Last year’s best feel good story in Major League Baseball was one of this month’s books for me. I just completed Josh Hamilton’s book Beyond Belief: Finding the Strength to Come Back. Josh was the hottest prospect in baseball when he graduated from high school. He was destined for greatness. But he threw all that away for drugs. After four years out of baseball, he was able to finally conquer his drug problem and return to the game he loved, quickly rising to the major leagues.
Here is a brief video interview with Josh that summarizes his experience:
The difference between the book and this televised interview is simple: Jesus.
I have to believe that somewhere between the raw footage of Josh being interviewed and the finished project above, Jesus ended up on the cutting room floor. Because in the book, Josh unapologetically gives Jesus Christ the glory for overcoming his addiction to drugs.
Do I believe people can overcome drugs without a personal relationship with Jesus Christ? Absolutely. People do it all the time.
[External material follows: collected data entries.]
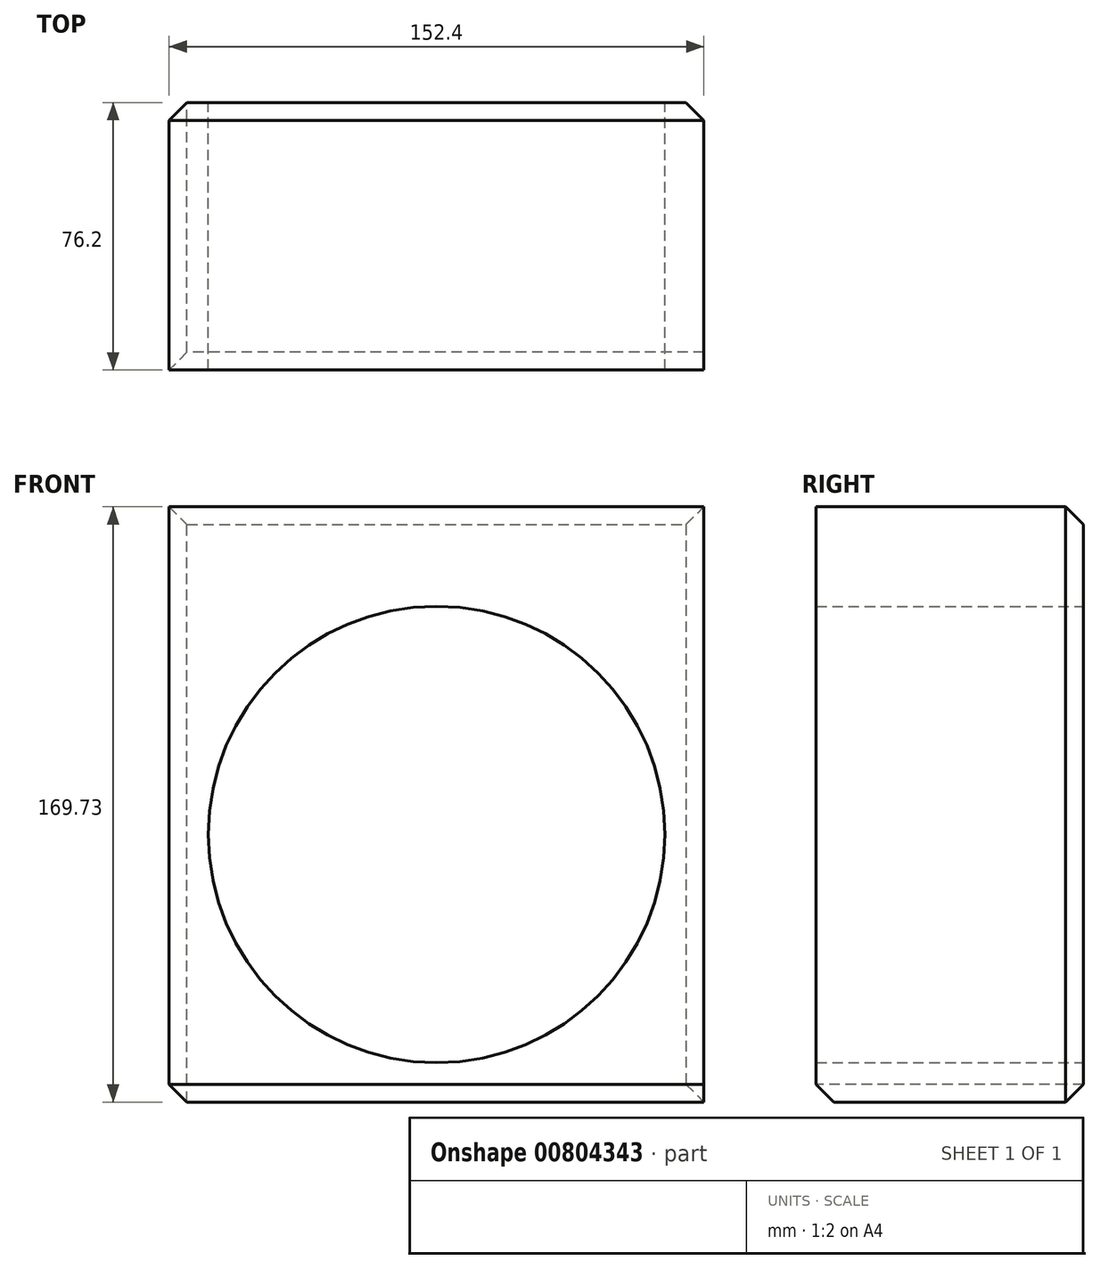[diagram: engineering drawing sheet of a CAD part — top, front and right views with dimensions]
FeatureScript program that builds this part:
annotation { "Feature Type Name" : "Feature", "Feature Type Description" : "" }
export const myFeature = defineFeature(function(context is Context, id is Id, definition is map)
    precondition{}
    {
        {
            var Q0;
            Q0=qCreatedBy(makeId("Front.planeOp"),FACE);
            var sketch = newSketch(context, id + "F0", { "sketchPlane" : qUnion([Q0])});
            skLineSegment(sketch, "E0.bottom", {"start": v(-76.2, 93.44) * mm, "end": v(76.2, 93.44) * mm});
            skLineSegment(sketch, "E0.top", {"start": v(-76.2, -76.3) * mm, "end": v(76.2, -76.3) * mm});
            skLineSegment(sketch, "E0.left", {"start": v(-76.2, 93.44) * mm, "end": v(-76.2, -76.3) * mm});
            skLineSegment(sketch, "E0.right", {"start": v(76.2, 93.44) * mm, "end": v(76.2, -76.3) * mm});
            skSolve(sketch);
        }
        {
            var Q0;
            Q0 = qSketchRegion(id + "F0", true);
            extrude(context, id + "F1", {"entities" : qUnion([Q0]), "depth" : 76.2 * mm, "offsetDistance" : 25.4 * mm});
        }
        {
            var Q0;
            Q0=makeQuery(id+"F1.opExtrude","CAP_FACE",FACE,{"disambiguationData":[OSD([sQuery(id+"F0.wireOp",EDGE,"E0.bottom"),sQuery(id+"F0.wireOp",EDGE,"E0.top"),sQuery(id+"F0.wireOp",EDGE,"E0.left"),sQuery(id+"F0.wireOp",EDGE,"E0.right")])],"isStart":true});
            var sketch = newSketch(context, id + "F2", { "sketchPlane" : qUnion([Q0])});
            skCircle(sketch, "E1", {"center": v(0, 0) * mm, "radius": 65.07 * mm});
            skSolve(sketch);
        }
        {
            var Q0;
            Q0 = qSketchRegion(id + "F2", true);
            extrude(context, id + "F3", {"entities" : qUnion([Q0]), "operationType" : NewBodyOperationType.REMOVE, "endBound" : BoundingType.THROUGH_ALL, "oppositeDirection" : true, "depth" : 25.4 * mm, "offsetDistance" : 25.4 * mm});
        }
        {
            var Q0;
            Q0=makeQuery(id+"F1.opExtrude","CAP_EDGE",EDGE,{"disambiguationData":[OSD([sQuery(id+"F0.wireOp",EDGE,"E0.left")])],"isStart":true});
            var Q1;
            Q1=makeQuery(id+"F1.opExtrude","CAP_EDGE",EDGE,{"disambiguationData":[OSD([sQuery(id+"F0.wireOp",EDGE,"E0.bottom")])],"isStart":true});
            var Q2;
            Q2=makeQuery(id+"F1.opExtrude","CAP_EDGE",EDGE,{"disambiguationData":[OSD([sQuery(id+"F0.wireOp",EDGE,"E0.right")])],"isStart":true});
            var Q3;
            Q3=makeQuery(id+"F1.opExtrude","CAP_EDGE",EDGE,{"disambiguationData":[OSD([sQuery(id+"F0.wireOp",EDGE,"E0.top")])],"isStart":true});
            var Q4;
            Q4=makeQuery(id+"F3.boolean.opBoolean","COPY",EDGE,{"derivedFrom":makeQuery(id+"F3.opExtrude","CAP_EDGE",EDGE,{"disambiguationData":[OSD([sQuery(id+"F2.wireOp",EDGE,"E1")])],"isStart":true})});
            var Q5;
            Q5=makeQuery(id+"F1.opExtrude","CAP_EDGE",EDGE,{"disambiguationData":[OSD([sQuery(id+"F0.wireOp",EDGE,"E0.top")])],"isStart":false});
            var Q6;
            Q6=makeQuery(id+"F1.opExtrude","SWEPT_EDGE",EDGE,{"disambiguationData":[OSD([sQuery(id+"F0.wireOp",EDGE,"E0.top"),sQuery(id+"F0.wireOp",EDGE,"E0.left")])]});
            chamfer(context, id + "F4", {"entities" : qUnion([Q0, Q1, Q2, Q3, Q4, Q5, Q6]), "width" : 5.08 * mm, "tangentPropagation" : true});
        }
    });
The reason is because addiction is a worship problem in a person’s life. The ability to overcome an addiction is found in successfully dealing with the worship problems in a person’s heart. That solution may result in worship of Jesus Christ, and it might result in worship of someone or something else.
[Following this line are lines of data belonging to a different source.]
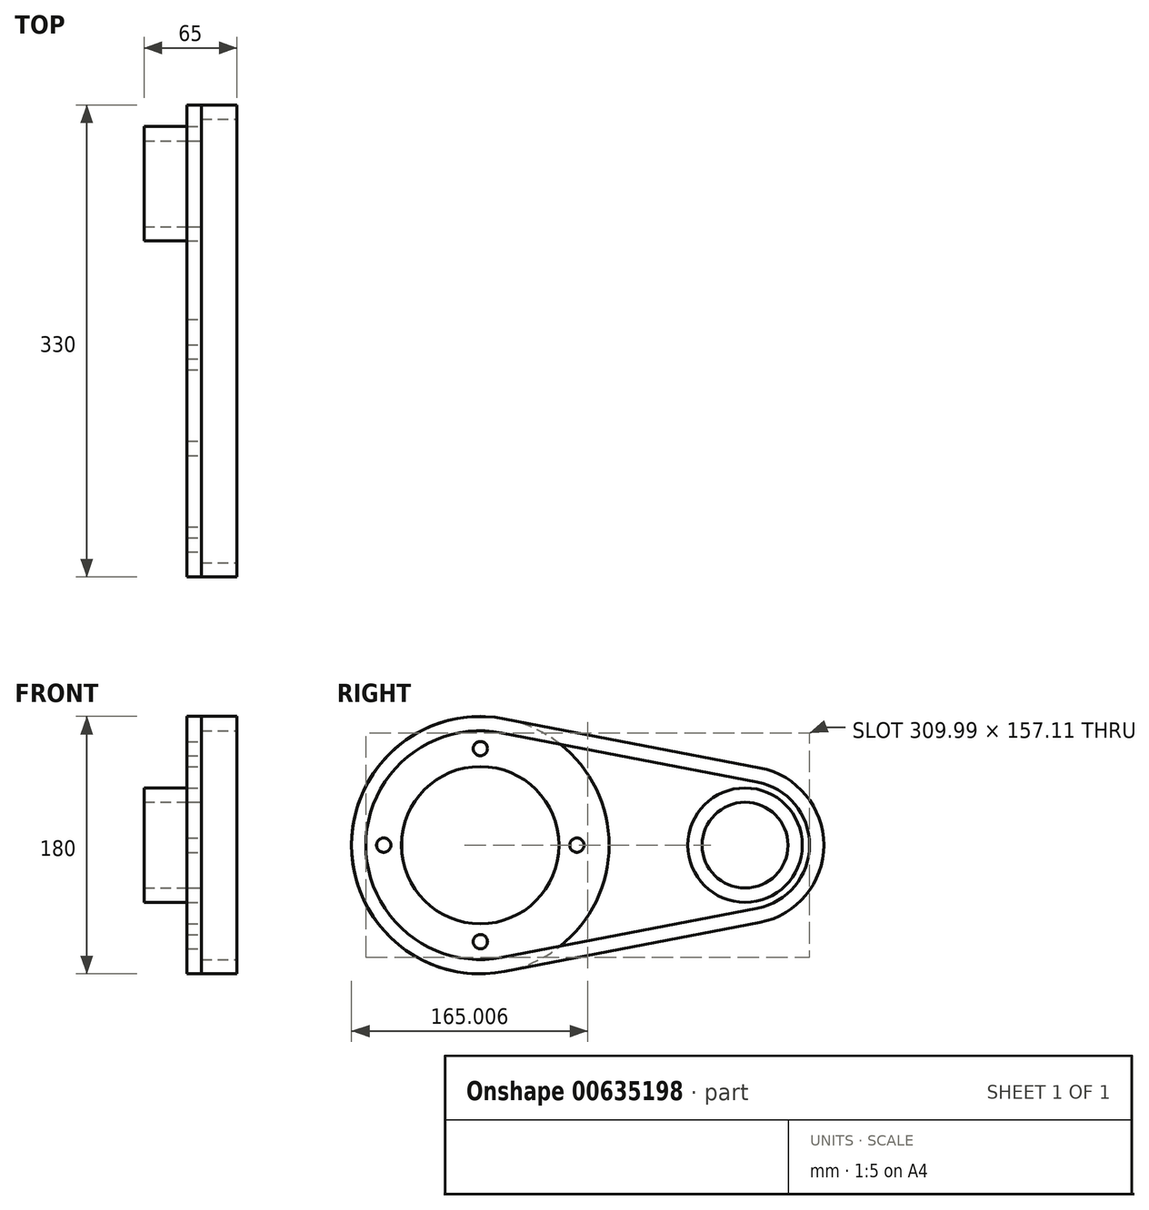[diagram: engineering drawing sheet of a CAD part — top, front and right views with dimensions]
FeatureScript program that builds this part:
annotation { "Feature Type Name" : "Feature", "Feature Type Description" : "" }
export const myFeature = defineFeature(function(context is Context, id is Id, definition is map)
    precondition{}
    {
        {
            var Q0;
            Q0=qCreatedBy(makeId("Right.planeOp"),FACE);
            var sketch = newSketch(context, id + "F0", { "sketchPlane" : qUnion([Q0])});
            skCircle(sketch, "E0", {"center": v(0, 0) * mm, "radius": 30 * mm});
            skCircle(sketch, "E1", {"center": v(-185, 0) * mm, "radius": 90 * mm});
            skCircle(sketch, "E2", {"center": v(-185, 0) * mm, "radius": 55 * mm});
            skCircle(sketch, "E3", {"center": v(0, 0) * mm, "radius": 40 * mm});
            skCircle(sketch, "E4", {"center": v(-117.5, 0) * mm, "radius": 5 * mm});
            skCircle(sketch, "E5.1.0", {"center": v(-185, 67.5) * mm, "radius": 5 * mm});
            skCircle(sketch, "E5.2.0", {"center": v(-252.5, 0) * mm, "radius": 5 * mm});
            skCircle(sketch, "E6.1.3.0", {"center": v(-185, -67.5) * mm, "radius": 5 * mm});
            skSolve(sketch);
        }
        {
            var Q0;
            Q0=makeQuery(id+"F0.imprint","IMPRINT",FACE,{"disambiguationData":[TD([[makeQuery(id+"F0.imprint","IMPRINT",EDGE,{"derivedFrom":sQuery(id+"F0.wireOp",EDGE,"E0")}),-1.0]])]});
            extrude(context, id + "F1", {"entities" : qUnion([Q0]), "depth" : -70 * mm, "offsetDistance" : 25 * mm, "hasSecondDirection" : true, "secondDirectionOppositeDirection" : true, "secondDirectionDepth" : 30 * mm});
        }
        {
            var Q0;
            Q0=makeQuery(id+"F0.imprint","IMPRINT",FACE,{"disambiguationData":[TD([[makeQuery(id+"F0.imprint","IMPRINT",EDGE,{"derivedFrom":sQuery(id+"F0.wireOp",EDGE,"E1")}),1.0]])]});
            extrude(context, id + "F2", {"entities" : qUnion([Q0]), "depth" : -40 * mm, "offsetDistance" : 25 * mm, "hasSecondDirection" : true, "secondDirectionOppositeDirection" : true, "secondDirectionDepth" : 30 * mm});
        }
        {
            var Q0;
            Q0=qCreatedBy(makeId("Right.planeOp"),FACE);
            var sketch = newSketch(context, id + "F3", { "sketchPlane" : qUnion([Q0])});
            skArc(sketch, "E7", {"start": v(10.4, -54) * mm, "mid": v(55, 0) * mm, "end": v(10.4, 54) * mm});
            skCircle(sketch, "E8", {"center": v(0, 0) * mm, "radius": 30 * mm});
            skArc(sketch, "E9", {"start": v(-167.96, 88.37) * mm, "mid": v(-274.99, 0) * mm, "end": v(-167.96, -88.37) * mm});
            skLineSegment(sketch, "E10", {"start": v(-167.96, 88.37) * mm, "end": v(10.4, 54) * mm});
            skLineSegment(sketch, "E11.MirrorCS", {"start": v(-167.96, -88.37) * mm, "end": v(10.4, -54) * mm});
            skArc(sketch, "E12.MirrorC", {"start": v(-167.96, -88.37) * mm, "mid": v(-274.99, 0) * mm, "end": v(-167.96, 88.37) * mm});
            skArc(sketch, "E13.MirrorC", {"start": v(10.4, 54) * mm, "mid": v(55, 0) * mm, "end": v(10.4, -54) * mm});
            skCircle(sketch, "E14", {"center": v(-184.99, 0) * mm, "radius": 55 * mm});
            skCircle(sketch, "E15", {"center": v(-117.5, 0) * mm, "radius": 5 * mm});
            skCircle(sketch, "E16.1.0", {"center": v(-184.99, 67.49) * mm, "radius": 5 * mm});
            skCircle(sketch, "E16.2.0", {"center": v(-252.48, 0) * mm, "radius": 5 * mm});
            skCircle(sketch, "E16.3.0", {"center": v(-184.99, -67.49) * mm, "radius": 5 * mm});
            skSolve(sketch);
        }
        {
            var Q0;
            Q0=makeQuery(id+"F3.imprint","IMPRINT",FACE,{"disambiguationData":[TD([[makeQuery(id+"F3.imprint","IMPRINT",EDGE,{"derivedFrom":sQuery(id+"F3.wireOp",EDGE,"E8")}),-1.0]])]});
            extrude(context, id + "F4", {"entities" : qUnion([Q0]), "depth" : -40 * mm, "offsetDistance" : 25 * mm, "hasSecondDirection" : true, "secondDirectionOppositeDirection" : true, "secondDirectionDepth" : 30 * mm});
        }
        {
            var Q0;
            Q0=qCreatedBy(makeId("Right.planeOp"),FACE);
            var sketch = newSketch(context, id + "F5", { "sketchPlane" : qUnion([Q0])});
            skArc(sketch, "E17.0", {"start": v(-169.85, -78.56) * mm, "mid": v(-264.99, 0) * mm, "end": v(-169.85, 78.56) * mm});
            skLineSegment(sketch, "E17.1", {"start": v(-169.85, -78.56) * mm, "end": v(8.51, -44.19) * mm});
            skArc(sketch, "E17.2", {"start": v(8.51, 44.19) * mm, "mid": v(45, 0) * mm, "end": v(8.51, -44.19) * mm});
            skLineSegment(sketch, "E17.3", {"start": v(-169.85, 78.56) * mm, "end": v(8.51, 44.19) * mm});
            skArc(sketch, "E18.0", {"start": v(-167.96, -88.37) * mm, "mid": v(-274.99, 0) * mm, "end": v(-167.96, 88.37) * mm});
            skLineSegment(sketch, "E18.1", {"start": v(-167.96, -88.37) * mm, "end": v(10.4, -54) * mm});
            skArc(sketch, "E18.2", {"start": v(10.4, 54) * mm, "mid": v(55, 0) * mm, "end": v(10.4, -54) * mm});
            skLineSegment(sketch, "E18.3", {"start": v(-167.96, 88.37) * mm, "end": v(10.4, 54) * mm});
            skSolve(sketch);
        }
        {
            var Q0;
            Q0 = qSketchRegion(id + "F5", true);
            extrude(context, id + "F6", {"entities" : qUnion([Q0]), "depth" : -30 * mm, "offsetDistance" : 25 * mm, "hasSecondDirection" : true, "secondDirectionOppositeDirection" : true, "secondDirectionDepth" : 5 * mm});
        }
    });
Sadly, for those who overcome a drug addiction and replace their drug of choice with a false god, they have really only replaced one false idol with another false idol. They might be less dangerous to society and more pleasant to be around with the new false idol, but they are still worshipping a false idol nonetheless.
Almost a decade ago I heard Rick Warren predict that one of the greatest ways for the church to do outreach in the 21st Century will be to help people deal with their addictions. I think he was on to something. This generation is facing major addiction issues: legal drugs such alcohol, illegal drugs, gambling, and pornography are the especially alluring addictions in our society.
If we are going to be effective in ministering to people in this culture we most know how to point people to hope when it comes to addictions. I also recently finished a book by Edward Welch titled Addictions: A Banquet in the Grave; Finding Hope in the Power of the Gospel. After finishing it, I am convinced that all humans struggle with addictions in one form or another. In other words, addictive behavior is common to all men. Some addictions are more obvious, while others are more subtle addictions. For those who know someone whose addiction is wreaking havoc on their personal and/or professional life, I highly recommend Welch’s work.
Josh Hamilton is proof that worshipping Christ can help a person conquer the demons of addiction.
UPDATE (8.22.09): The victory over addiction is not something easily won. It is not uncommon for people fighting addiction to slip back into behavior that is not the best. Josh Hamilton has apparently done that, having at least one episode of drunkenness a few months ago. He has owned up to his mistake and hopefully that is the full extent of it and he has not fallen into anything else. Our prayers should be with him as he seeks to pursue total victory in Christ.